[Start of Entries shown]
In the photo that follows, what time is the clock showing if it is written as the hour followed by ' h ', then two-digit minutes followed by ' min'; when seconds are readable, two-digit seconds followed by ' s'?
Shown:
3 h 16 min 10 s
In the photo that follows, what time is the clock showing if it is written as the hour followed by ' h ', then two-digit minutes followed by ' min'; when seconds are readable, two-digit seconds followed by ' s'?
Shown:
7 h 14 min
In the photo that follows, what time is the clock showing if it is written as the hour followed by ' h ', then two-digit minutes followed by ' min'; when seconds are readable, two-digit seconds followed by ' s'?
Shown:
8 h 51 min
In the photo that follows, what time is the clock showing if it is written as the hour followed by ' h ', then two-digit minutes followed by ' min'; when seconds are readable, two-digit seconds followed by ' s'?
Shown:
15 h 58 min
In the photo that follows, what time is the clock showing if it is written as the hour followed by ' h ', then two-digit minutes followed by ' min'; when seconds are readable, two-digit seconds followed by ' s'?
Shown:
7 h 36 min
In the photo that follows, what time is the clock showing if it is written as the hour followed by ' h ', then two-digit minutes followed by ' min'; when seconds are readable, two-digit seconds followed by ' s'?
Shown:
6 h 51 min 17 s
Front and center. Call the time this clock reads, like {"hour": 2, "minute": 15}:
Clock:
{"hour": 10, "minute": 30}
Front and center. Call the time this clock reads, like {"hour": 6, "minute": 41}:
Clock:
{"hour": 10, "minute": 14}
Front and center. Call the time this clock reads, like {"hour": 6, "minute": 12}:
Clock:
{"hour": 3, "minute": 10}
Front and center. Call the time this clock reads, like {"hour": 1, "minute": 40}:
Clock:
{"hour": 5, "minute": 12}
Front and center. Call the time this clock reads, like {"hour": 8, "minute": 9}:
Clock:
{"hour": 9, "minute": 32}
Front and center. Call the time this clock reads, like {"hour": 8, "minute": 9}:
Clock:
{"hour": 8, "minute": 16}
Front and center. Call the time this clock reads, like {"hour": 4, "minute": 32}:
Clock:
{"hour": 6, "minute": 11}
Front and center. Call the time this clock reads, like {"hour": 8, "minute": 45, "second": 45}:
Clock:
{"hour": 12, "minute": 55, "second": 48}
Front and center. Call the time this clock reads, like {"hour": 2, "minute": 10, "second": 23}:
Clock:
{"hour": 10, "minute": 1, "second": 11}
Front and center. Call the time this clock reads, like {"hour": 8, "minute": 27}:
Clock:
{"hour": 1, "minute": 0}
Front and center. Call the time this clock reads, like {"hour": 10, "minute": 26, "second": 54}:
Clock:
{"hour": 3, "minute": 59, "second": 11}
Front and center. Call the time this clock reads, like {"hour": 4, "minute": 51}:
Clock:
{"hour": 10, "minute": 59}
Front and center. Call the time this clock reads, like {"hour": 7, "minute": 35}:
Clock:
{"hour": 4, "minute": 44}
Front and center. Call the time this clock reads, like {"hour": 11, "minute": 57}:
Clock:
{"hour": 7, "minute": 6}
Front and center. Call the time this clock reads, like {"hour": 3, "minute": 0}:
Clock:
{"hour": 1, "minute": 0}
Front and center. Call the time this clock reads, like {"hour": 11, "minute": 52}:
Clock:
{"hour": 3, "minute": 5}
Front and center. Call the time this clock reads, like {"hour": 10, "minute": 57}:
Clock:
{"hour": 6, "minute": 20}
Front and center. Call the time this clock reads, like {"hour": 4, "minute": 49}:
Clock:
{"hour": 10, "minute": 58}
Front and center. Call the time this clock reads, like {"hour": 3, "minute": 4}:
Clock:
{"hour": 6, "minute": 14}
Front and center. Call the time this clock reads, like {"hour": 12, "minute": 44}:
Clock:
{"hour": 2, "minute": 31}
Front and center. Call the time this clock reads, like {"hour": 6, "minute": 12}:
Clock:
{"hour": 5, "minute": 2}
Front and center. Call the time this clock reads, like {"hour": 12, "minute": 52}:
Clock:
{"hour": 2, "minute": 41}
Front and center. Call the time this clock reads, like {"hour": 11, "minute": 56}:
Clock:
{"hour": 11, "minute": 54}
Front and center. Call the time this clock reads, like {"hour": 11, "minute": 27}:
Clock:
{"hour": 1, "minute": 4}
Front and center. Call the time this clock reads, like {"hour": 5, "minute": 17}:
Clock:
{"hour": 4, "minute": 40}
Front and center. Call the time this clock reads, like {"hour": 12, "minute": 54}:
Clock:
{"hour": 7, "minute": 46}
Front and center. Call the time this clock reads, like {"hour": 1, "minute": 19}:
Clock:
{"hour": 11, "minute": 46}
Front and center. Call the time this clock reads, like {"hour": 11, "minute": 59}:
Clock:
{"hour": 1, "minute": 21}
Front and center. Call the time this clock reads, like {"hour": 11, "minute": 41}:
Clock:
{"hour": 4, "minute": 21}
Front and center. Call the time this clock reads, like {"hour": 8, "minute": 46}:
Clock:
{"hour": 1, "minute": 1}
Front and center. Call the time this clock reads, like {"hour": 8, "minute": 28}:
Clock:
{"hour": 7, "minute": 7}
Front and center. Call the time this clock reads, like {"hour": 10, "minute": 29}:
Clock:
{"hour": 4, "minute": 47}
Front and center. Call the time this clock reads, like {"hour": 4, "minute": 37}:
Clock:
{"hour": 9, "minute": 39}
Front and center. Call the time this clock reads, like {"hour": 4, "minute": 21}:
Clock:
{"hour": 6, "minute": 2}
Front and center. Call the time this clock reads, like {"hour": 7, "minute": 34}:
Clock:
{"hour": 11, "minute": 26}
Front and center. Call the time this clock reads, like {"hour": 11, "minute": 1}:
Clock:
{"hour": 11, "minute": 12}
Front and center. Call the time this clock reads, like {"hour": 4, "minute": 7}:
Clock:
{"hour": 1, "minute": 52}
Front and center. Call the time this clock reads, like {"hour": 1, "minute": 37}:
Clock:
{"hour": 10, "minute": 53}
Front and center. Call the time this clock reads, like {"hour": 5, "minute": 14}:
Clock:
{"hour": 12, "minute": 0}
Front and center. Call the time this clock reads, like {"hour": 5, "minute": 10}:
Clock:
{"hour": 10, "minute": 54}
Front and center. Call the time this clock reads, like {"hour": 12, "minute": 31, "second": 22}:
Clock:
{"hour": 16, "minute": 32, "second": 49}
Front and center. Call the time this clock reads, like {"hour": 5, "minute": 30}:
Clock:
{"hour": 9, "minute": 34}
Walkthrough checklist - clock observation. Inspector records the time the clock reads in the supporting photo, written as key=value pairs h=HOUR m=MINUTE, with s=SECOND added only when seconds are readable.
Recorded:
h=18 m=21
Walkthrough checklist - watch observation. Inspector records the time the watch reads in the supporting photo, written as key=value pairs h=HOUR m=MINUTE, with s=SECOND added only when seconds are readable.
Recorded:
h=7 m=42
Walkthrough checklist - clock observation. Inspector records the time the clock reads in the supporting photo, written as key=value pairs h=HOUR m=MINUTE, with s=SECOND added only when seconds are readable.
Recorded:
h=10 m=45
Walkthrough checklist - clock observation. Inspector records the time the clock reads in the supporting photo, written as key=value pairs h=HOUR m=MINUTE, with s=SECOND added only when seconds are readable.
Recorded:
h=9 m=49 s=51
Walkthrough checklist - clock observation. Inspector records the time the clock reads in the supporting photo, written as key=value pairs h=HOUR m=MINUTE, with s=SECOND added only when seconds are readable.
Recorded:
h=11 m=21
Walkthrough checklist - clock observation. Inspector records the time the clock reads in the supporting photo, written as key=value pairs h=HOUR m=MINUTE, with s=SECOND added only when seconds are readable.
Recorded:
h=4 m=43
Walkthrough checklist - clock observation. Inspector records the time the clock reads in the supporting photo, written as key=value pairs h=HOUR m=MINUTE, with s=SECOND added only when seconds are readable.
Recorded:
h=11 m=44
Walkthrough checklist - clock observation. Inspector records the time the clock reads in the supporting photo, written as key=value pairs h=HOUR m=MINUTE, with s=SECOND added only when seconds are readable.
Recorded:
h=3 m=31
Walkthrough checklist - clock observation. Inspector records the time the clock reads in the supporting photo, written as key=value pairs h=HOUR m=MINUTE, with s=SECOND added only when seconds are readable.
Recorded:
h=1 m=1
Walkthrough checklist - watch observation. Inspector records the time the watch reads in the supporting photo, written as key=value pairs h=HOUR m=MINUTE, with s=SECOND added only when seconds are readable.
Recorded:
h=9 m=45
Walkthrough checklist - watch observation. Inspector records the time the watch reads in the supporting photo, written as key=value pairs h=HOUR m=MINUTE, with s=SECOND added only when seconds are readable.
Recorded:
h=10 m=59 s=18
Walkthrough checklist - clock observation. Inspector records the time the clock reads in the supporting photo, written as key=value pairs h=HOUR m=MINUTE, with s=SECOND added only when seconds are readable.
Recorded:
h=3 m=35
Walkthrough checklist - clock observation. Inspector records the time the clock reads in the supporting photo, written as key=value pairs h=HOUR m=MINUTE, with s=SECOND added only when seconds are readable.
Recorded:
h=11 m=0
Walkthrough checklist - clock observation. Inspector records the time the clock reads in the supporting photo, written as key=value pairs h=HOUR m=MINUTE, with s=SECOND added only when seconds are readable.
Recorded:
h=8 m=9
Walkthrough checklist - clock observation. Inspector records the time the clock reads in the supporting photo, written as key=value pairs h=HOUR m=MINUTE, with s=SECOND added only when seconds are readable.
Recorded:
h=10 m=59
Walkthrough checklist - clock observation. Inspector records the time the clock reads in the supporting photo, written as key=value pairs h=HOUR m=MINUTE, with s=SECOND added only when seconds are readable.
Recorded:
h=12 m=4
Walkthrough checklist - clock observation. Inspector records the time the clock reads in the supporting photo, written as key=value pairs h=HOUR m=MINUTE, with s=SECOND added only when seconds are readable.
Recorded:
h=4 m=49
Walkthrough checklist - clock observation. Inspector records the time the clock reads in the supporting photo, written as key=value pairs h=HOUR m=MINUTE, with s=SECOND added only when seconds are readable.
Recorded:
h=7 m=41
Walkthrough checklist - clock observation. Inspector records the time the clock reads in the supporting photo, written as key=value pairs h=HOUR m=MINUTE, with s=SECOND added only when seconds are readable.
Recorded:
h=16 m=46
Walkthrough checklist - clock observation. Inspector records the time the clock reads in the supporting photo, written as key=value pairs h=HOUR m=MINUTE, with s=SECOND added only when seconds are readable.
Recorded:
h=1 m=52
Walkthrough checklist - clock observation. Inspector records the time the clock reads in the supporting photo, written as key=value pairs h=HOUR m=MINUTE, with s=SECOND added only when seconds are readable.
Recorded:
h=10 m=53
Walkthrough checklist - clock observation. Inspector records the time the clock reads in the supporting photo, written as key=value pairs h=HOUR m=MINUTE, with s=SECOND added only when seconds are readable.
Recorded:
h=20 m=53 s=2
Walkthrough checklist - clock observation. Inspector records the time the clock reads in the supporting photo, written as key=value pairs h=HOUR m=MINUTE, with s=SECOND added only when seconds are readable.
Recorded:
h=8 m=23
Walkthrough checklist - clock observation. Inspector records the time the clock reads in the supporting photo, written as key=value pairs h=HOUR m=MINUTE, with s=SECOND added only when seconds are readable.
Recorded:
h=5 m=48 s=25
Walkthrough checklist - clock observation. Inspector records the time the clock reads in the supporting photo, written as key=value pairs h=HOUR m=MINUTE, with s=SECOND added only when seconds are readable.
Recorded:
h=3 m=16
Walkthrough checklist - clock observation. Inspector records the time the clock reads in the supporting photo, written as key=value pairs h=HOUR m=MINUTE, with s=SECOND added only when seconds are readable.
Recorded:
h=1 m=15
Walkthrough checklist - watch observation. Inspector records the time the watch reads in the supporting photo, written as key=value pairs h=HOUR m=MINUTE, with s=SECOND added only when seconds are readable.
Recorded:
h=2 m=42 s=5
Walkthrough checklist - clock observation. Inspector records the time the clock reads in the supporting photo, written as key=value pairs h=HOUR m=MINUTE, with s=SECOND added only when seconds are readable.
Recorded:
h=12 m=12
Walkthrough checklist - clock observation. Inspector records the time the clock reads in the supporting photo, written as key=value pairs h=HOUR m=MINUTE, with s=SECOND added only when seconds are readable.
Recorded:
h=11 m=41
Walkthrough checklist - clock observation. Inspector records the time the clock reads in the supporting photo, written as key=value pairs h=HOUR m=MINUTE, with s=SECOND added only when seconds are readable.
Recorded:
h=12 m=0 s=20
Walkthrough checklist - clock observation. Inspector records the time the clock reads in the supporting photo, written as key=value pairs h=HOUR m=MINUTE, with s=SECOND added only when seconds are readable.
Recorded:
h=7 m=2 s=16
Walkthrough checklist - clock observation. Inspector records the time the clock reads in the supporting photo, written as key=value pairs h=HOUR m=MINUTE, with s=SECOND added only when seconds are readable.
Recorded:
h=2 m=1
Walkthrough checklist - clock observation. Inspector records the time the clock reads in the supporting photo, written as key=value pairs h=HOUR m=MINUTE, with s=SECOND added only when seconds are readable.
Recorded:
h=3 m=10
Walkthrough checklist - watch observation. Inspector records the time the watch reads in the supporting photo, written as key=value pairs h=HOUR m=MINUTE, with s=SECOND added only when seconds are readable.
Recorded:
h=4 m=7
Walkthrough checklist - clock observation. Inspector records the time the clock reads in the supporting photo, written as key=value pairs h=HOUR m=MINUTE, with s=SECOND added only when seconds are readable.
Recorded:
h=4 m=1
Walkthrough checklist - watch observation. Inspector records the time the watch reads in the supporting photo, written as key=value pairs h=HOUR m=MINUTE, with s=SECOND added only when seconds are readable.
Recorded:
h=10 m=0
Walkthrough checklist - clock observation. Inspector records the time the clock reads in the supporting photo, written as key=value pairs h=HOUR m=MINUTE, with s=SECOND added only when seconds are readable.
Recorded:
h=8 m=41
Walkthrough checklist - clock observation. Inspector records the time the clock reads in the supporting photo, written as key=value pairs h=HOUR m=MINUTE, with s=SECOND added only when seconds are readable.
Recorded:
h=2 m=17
[End of Entries shown]
▶ **Request**: Copy word for word everything from the beginning of the records above down to and including the line that contains "15 h 58 min".

▶ **Task response**:
In the photo that follows, what time is the clock showing if it is written as the hour followed by ' h ', then two-digit minutes followed by ' min'; when seconds are readable, two-digit seconds followed by ' s'?
Shown:
3 h 16 min 10 s
In the photo that follows, what time is the clock showing if it is written as the hour followed by ' h ', then two-digit minutes followed by ' min'; when seconds are readable, two-digit seconds followed by ' s'?
Shown:
7 h 14 min
In the photo that follows, what time is the clock showing if it is written as the hour followed by ' h ', then two-digit minutes followed by ' min'; when seconds are readable, two-digit seconds followed by ' s'?
Shown:
8 h 51 min
In the photo that follows, what time is the clock showing if it is written as the hour followed by ' h ', then two-digit minutes followed by ' min'; when seconds are readable, two-digit seconds followed by ' s'?
Shown:
15 h 58 min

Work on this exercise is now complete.